### Geselecteerde passage
In 2004 is het gemiddeld inkomen per inwoner in Eindhoven 12.500 euro. In de wijken Doornakkers, de Bennekel en Woensel-West is dat respectievelijk 10.200; 10.200 en 9.800 euro.

Bijzondere aandacht is er voor integratiegerelateerde vraagstukken, zoals de wijze waarop de allochtone doelgroep optimaal benaderd en bediend kan worden.

Inzet gemeente Eindhoven

De gemeente Eindhoven zal het voortouw nemen voor realisatie van de volgende zaken:

• Het introduceren van buurtmaatschappelijke werkers ter versterking van de signaleringsfunctie in de wijk.

• Op wijkniveau een sluitend netwerk organiseren met maximale informatie-uitwisseling, inclusief sluitende afspraken over opvolging naar analogie van het Centrum voor Jeugd en Gezin en het Veiligheidshuis: de ontwikkeling van de zorgcirkel.

• Investeren in ‘empowerment’ van de bewoners van de Krachtwijken.

• Investeren in straataanpakken, buurtontmoeting en het ‘zien en gezien’ worden in de wijk.

• Inzet op administratieve lastenverlichting voor de kwetsbare groepen voor zover dit binnen de competentie van de gemeentelijke organisaties of haar lokale partners valt.

• Verdere uitbouw van het gebiedsgericht werken door de gemeentelijke organisatie, waarbij dit met voorrang in de Krachtwijken zal gebeuren.

Inzet rijk

• De komende periode zullen rijk en gemeente in gesprek komen over de mogelijkheden om armoedeval waar werklozen die een baan vinden (in sommige gevallen) mee te maken krijgen, te verminderen of te voorkomen. Rijk en gemeente zullen gezamenlijk (eventuele) knelpunten op deze onderwerpen benoemen, gezamenlijk mogelijke oplossingen identificeren en zich inzetten om deze oplossing te realiseren.

3. Op het gebied van het bieden van perspectief aan jongeren in de Bennekel

Gezamenlijke ambitie

• Iedere jongere tot 23 jaar in 2011 in beeld is, en school zit of aan het werk is. Jongeren ontplooien hun talenten optimaal.

• Deelname aan voor- en vroegschoolse opvang in de krachtwijken is nu 70% bereik van de doelgroepleerlingen. De extra inzet van de gemeente voor de komende vier jaren is gericht op een bereik van 100% van de doelgroep.

Inzet gemeente Eindhoven

• Het voorkomen van een achterstand bij de start van de schoolcarrière (met name door taalachterstanden) door het vergroten van de participatie aan voor- en vroegschoolse opvang en het actief betrekken van ouders bij de school.

Opgeslagen gegevens
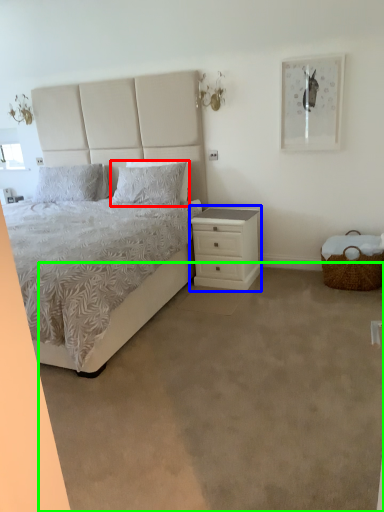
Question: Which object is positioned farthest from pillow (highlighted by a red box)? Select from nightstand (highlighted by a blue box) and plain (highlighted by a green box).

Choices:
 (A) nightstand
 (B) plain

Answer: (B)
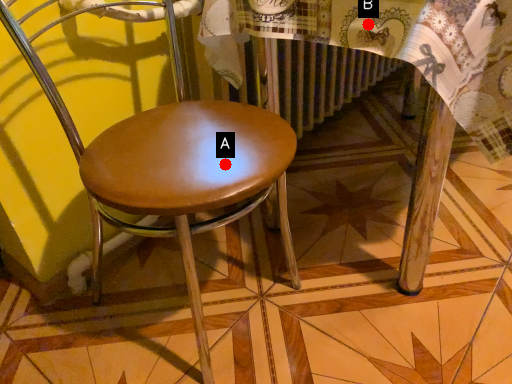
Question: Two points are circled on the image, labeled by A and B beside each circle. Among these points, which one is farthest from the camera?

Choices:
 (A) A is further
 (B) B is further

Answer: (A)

### Opdrachten
• 1. Beantwoord de volgende vragen aan de hand van de geselecteerde passage.
(a) Wat was in 2004 het gemiddeld inkomen per inwoner in Woensel-West?
(b) Tot welke leeftijd moet iedere jongere in 2011 in beeld zijn?
(c) Hoe groot is nu het bereik van de deelname aan voor- en vroegschoolse opvang in de krachtwijken?
• 2. Schrijf uit de geselecteerde passage letterlijk het deel over dat begint bij de woorden met "Bijzondere aandacht is" en eindigt met "bediend kan worden.".

### Antwoorden
• 1.
(a) 9.800 euro.
(b) Tot 23 jaar.
(c) 70% van de doelgroepleerlingen.

• 2.
Bijzondere aandacht is er voor integratiegerelateerde vraagstukken, zoals de wijze waarop de allochtone doelgroep optimaal benaderd en bediend kan worden.